2. Teeth on human skin ends the game immediately.  I accept mouthing during other games no problem, but the pups learn that if we are playing tug, any teeth on my skin will end the game.  When they hit the peek of their intensity, if they were to accidentally bite me, it could be bad.  So, I have set up the rule since day one that teeth on skin will end the game and as such I have two dogs who, even in the heat of the moment, are very careful with their mouths.

3. Not “out”ting when I ask for an “out” will result in the end of the game *this rule is only introduced when the dogs have been proofed with an “out” cue and are excellent.  I also start working this at lower arousal levels during the game to start and work up to asking for an “out” at a high level of arousal.  I actually use tug to teach and proof an “out” cue (more on this in moment).  This is how I control the game… if it gets too much or the dogs are getting too crazy, I ask for an “out” let things cool off for a few seconds and then start the game up again.

These three rules create excellent ground work for intense tugging and awesome tug-training.

Oh really? You have piqued my interest... or you have 1/2 of my attention... please continue...

So, hey Rio did you know that…

“You can use tug to teach and proof an ‘out’ cue”

“With strong enough tug drive, you can use tug to distract a reactive dog when they see a trigger”

“Tugging can be an excellent reward for recalling (and using a leash tug makes it super easy to leash up AND reward the pup for recalling at the dog park)”

“Tug can be an excellent tool for teaching a retrieve both a basic retrieve and a competition obedience retrieve and hold”

“Tug is an excellent way to burn off energy during snow/rain/cold weather.  You can use it to burn both physical and mental energy if you use training during the game.”

“Tug is a great way to teach, build and test impulse control”

It seems like a weekly occurrence that I find myself saying, “well, have you thought about using tug?”  People tend to be shocked and confused that I suggest using tug as a tool and a reward to teach a variety of cues, behaviors, or even manners.  Just some the tricks/behaviors I have taught using either tugging or a tug (or both) include: out, retrieve, hold-it, open the crate, close the crate, impulse control work, recall, excellent name recognition, etc.  Stay tuned for a how-to using tug… just need to figure out what to teach Rio next.
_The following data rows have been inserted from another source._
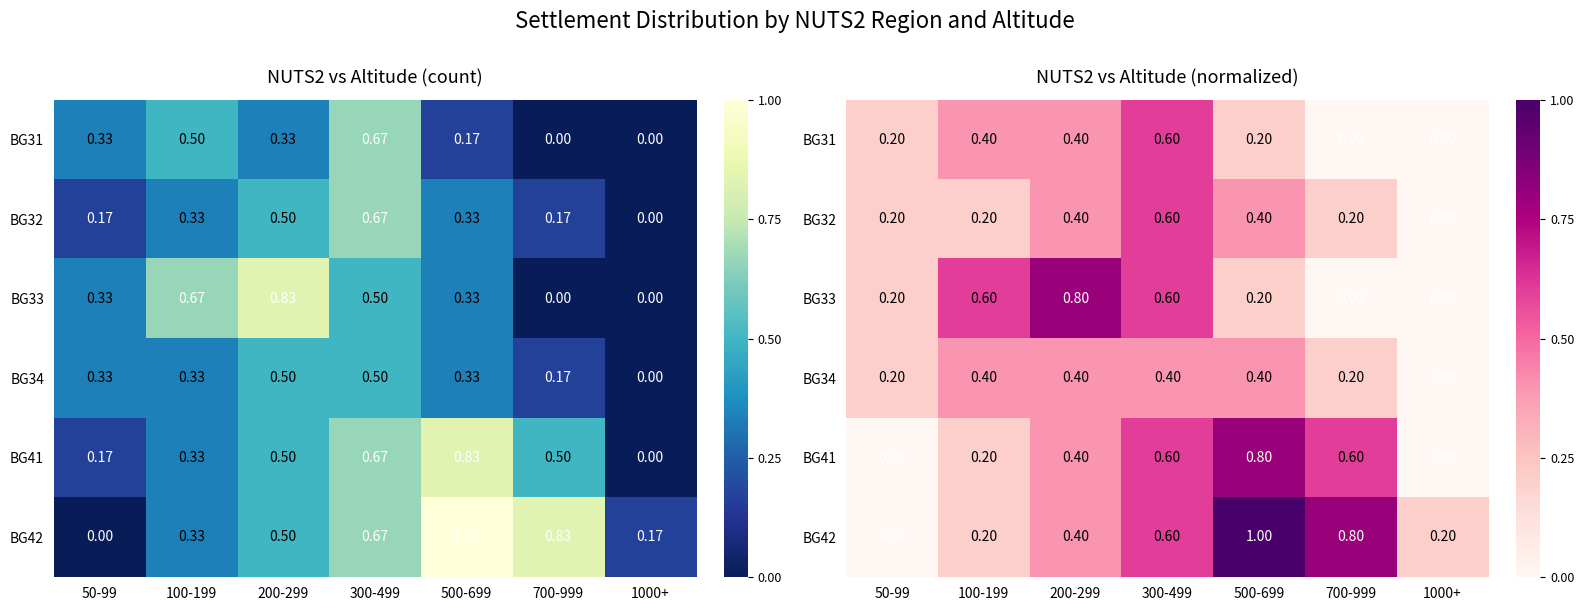

True or false: BG42 has a value of 0.5 at 500-699.

False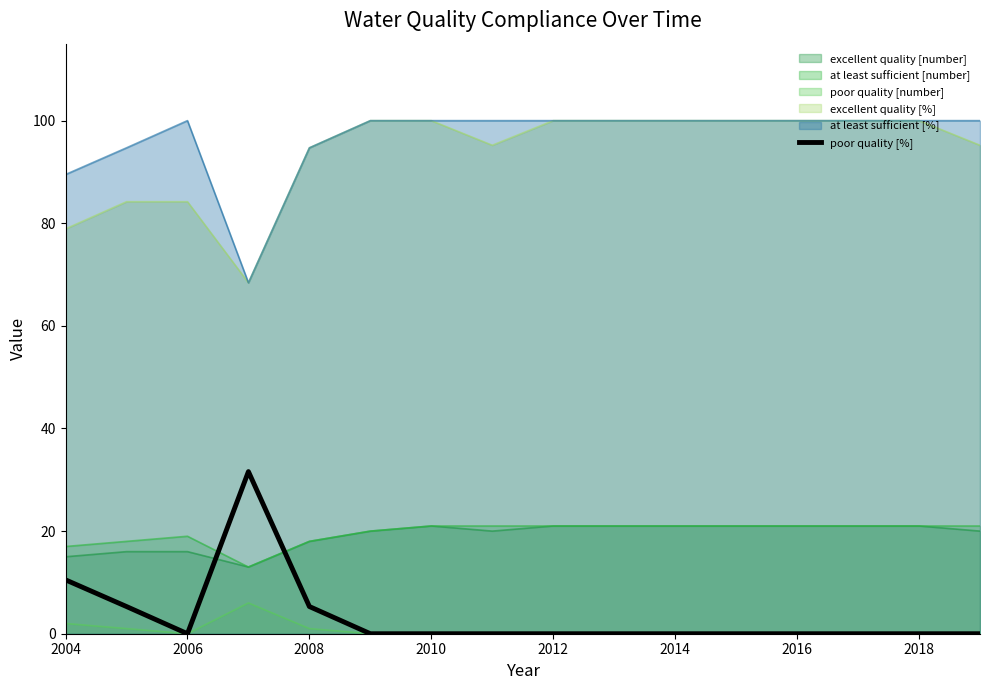

True or false: poor quality [%] and excellent quality [%] cross at least once.

False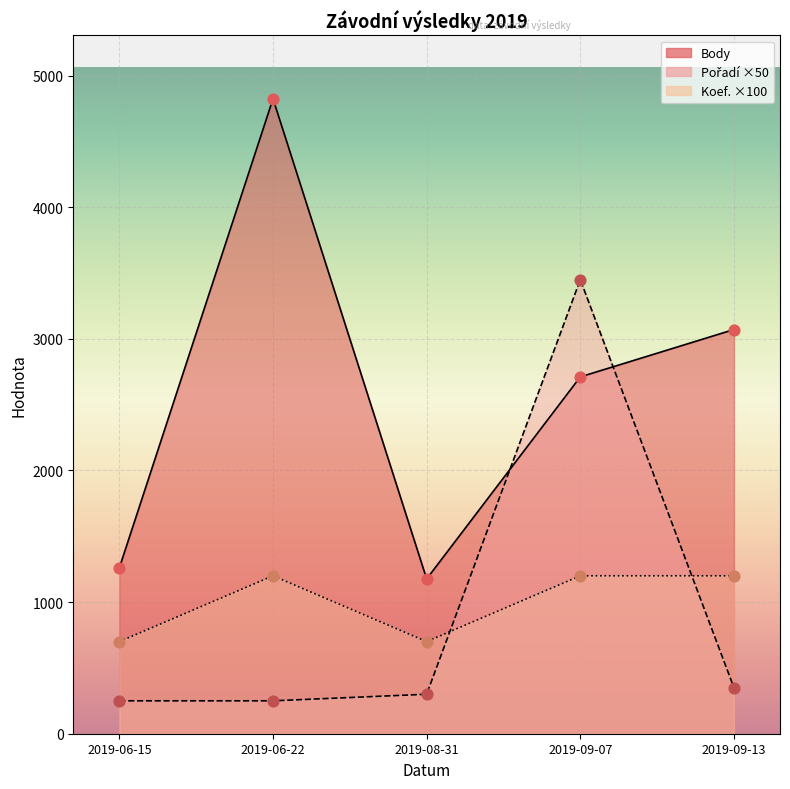

Which series contains the lowest Y value?

Pořadí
Not every dog will tug, but for dogs who love to tug, I say you should use it to its full potential.

1 Comment
  1. Delta lives for tug. That’s why her tug leash I made her is an invaluable tool. At the dog park, I use it for rewarding her recall when people are entering the park. I hate when dogs build up around the fence, so whenever a dog gets to the entrance, I call Delta away, she comes running, we play an awesome five-ten second game of tug while they enter (and everyone else’s dogs are surrounding the gates) and once the dogs are in, I tell her ‘go play’ and off she goes. Tug is an EXCELLENT tool to have in your training belt.